Nord e Sud, due facce
di un Paese in affanno

Ciò che riemerge in questo tormentato anno politico è il fiume carsico che ha segnato nel tempo un po’ tutta la storia nazionale italiana: l’ambivalente rapporto tra il Nord e il Sud del Paese. Il decreto Genova nato per la ricostruzione del ponte rischia di diventare in corso d’opera un lasciapassare per il condono edilizio di Ischia. Così la tragedia di un terremoto s’intreccia con le colpe e le vergogne dell’abuso privato, l’illegalità che si annida pericolosa in ogni giungla edilizia. Due facce del Paese.

Costruire un ponte per far lavorare Genova, dare ad Ischia una nuova occasione per piangere. Alla prossima calamità le case costruite senza scrupoli non terranno, ed alte saliranno al cielo le richieste di risarcimento dei loro proprietari. Che lo Stato pagherà con i soldi dei contribuenti. Da qui la percezione diversa dell’autorità statale. L’idea che lo «Stato siamo noi» non è ugualmente condivisa in tutta la penisola. È un problema reale ed è il problema che rende di fatto impossibile per l’Italia il sogno di assurgere al ruolo di grande Paese. I francesi si sono uniti nel segno della buona amministrazione, gli inglesi nel segno della buona economia, i tedeschi della forza militare. In Italia invece sono prevalse le realtà locali e lo Stato è spesso percepito come terzo.

L’alta imposizione fiscale italiana non contribuisce a smussare il contrasto tra Nord e Sud, anzi esalta la voglia del primo di liberarsi del secondo, percepito come una zavorra. Anche questo spiega il disagio delle classi produttive che aspirano all’autonomia e, per bocca dei presidenti di Regione del Veneto, della Lombardia, del Friuli Venezia Giulia e dell’Emilia Romagna, chiedono di poter godere di una deregolamentazione.
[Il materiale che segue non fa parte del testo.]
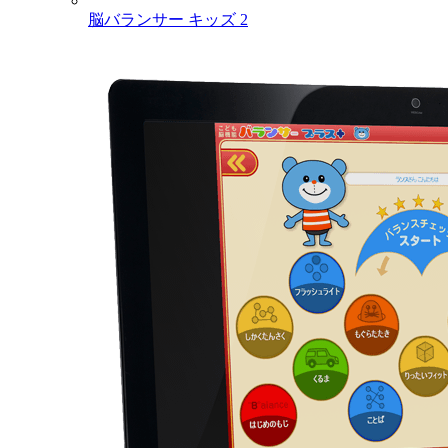
脳バランサー キッズ 2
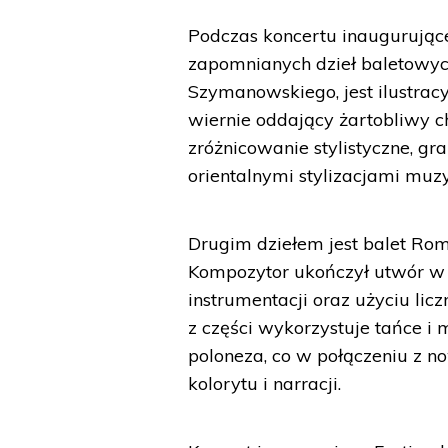
Podczas koncertu inaugurując
zapomnianych dzieł baletowych
Szymanowskiego, jest ilustra
wiernie oddający żartobliwy ch
zróżnicowanie stylistyczne, g
orientalnymi stylizacjami muz
Drugim dziełem jest balet Rom
Kompozytor ukończył utwór w 1
instrumentacji oraz użyciu li
z części wykorzystuje tańce i 
poloneza, co w połączeniu z 
kolorytu i narracji.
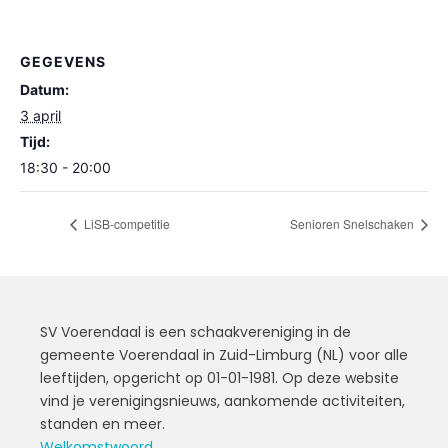
GEGEVENS
Datum:
3 april
Tijd:
18:30 - 20:00
LiSB-competitie
Senioren Snelschaken
SV Voerendaal is een schaakvereniging in de
gemeente Voerendaal in Zuid-Limburg (NL) voor alle
leeftijden, opgericht op 01-01-1981. Op deze website
vind je verenigingsnieuws, aankomende activiteiten,
standen en meer.
Welkomstwoord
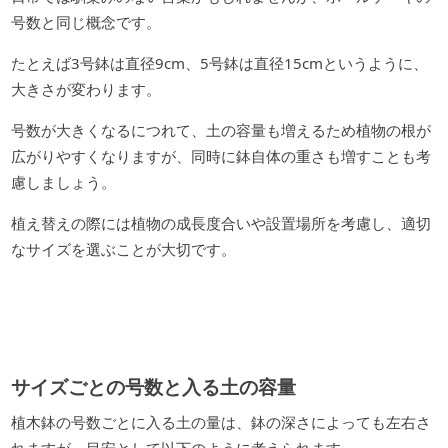
号数と同じ概念です。
たとえば3号鉢は直径9cm、5号鉢は直径15cmというように、
大きさが変わります。
号数が大きくなるにつれて、土の容量も増えるため植物の根が
広がりやすくなりますが、同時に鉢自体の重さも増すことも考
慮しましょう。
植え替えの際には植物の成長度合いや設置場所を考慮し、適切
なサイズを選ぶことが大切です。
サイズごとの号数と入る土の容量
植木鉢の号数ごとに入る土の量は、鉢の深さによっても左右さ
れますが、目安として以下のように考えられます。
Portato a livello regionale, il processo decisionale si accorcia e si creano spazi per una maggiore flessibilità. Fatica a farsi strada il principio del bene comune, anche per questo paghiamo molto la difficoltà di riformare la burocrazia statale: prima che un sistema è una mentalità.

Tutto questo è emerso in forma paradigmatica con l’attuale governo. Si avverte talvolta la mancanza di una strategia di respiro nazionale e si perseguono solo obiettivi per il proprio elettorato. Il quale è localmente definito: al Sud il reddito per chi non lavora e non può lavorare per mancanza di un’offerta credibile, al Nord la pensione perché, appunto, si è lavorato. Questo governo ha reso evidente ciò che prima era scritto tra le righe. E sarebbe anche sensato per la parte produttiva del Paese tacitare i focolai di protesta al Sud con una «mancia istituzionalizzata». A condizione che si elabori una strategia di sviluppo che comporti il rilancio industriale del Paese e quindi il risanamento del Meridione.

C’è poi il problema della malavita organizzata. Non la si elimina in un colpo quando è radicata sul territorio, ma riacquistare la sovranità e l’imperio della legge è la prima condizione per un Paese civile. Le risorse non ci sono, e questo spiega il caos di questi giorni. Tutto è cambiato ma ancora una volta sono solo aggiornamenti, con nuovi attori. Si grida, si urla, si insulta per farsi poi guidare dal solo criterio stringente: l’emergenza. L’unica alla quale tutti sanno obbedire. Ed è il destino di chi vede il particolare con tale intensità da perdere di vista l’interesse generale. La saggezza del ministro dell’Economia Giovanni Tria aveva portato all’accordo già a giugno, ma ai due contendenti Salvini-Di Maio non andava bene. Volevano visibilità. L’hanno avuta.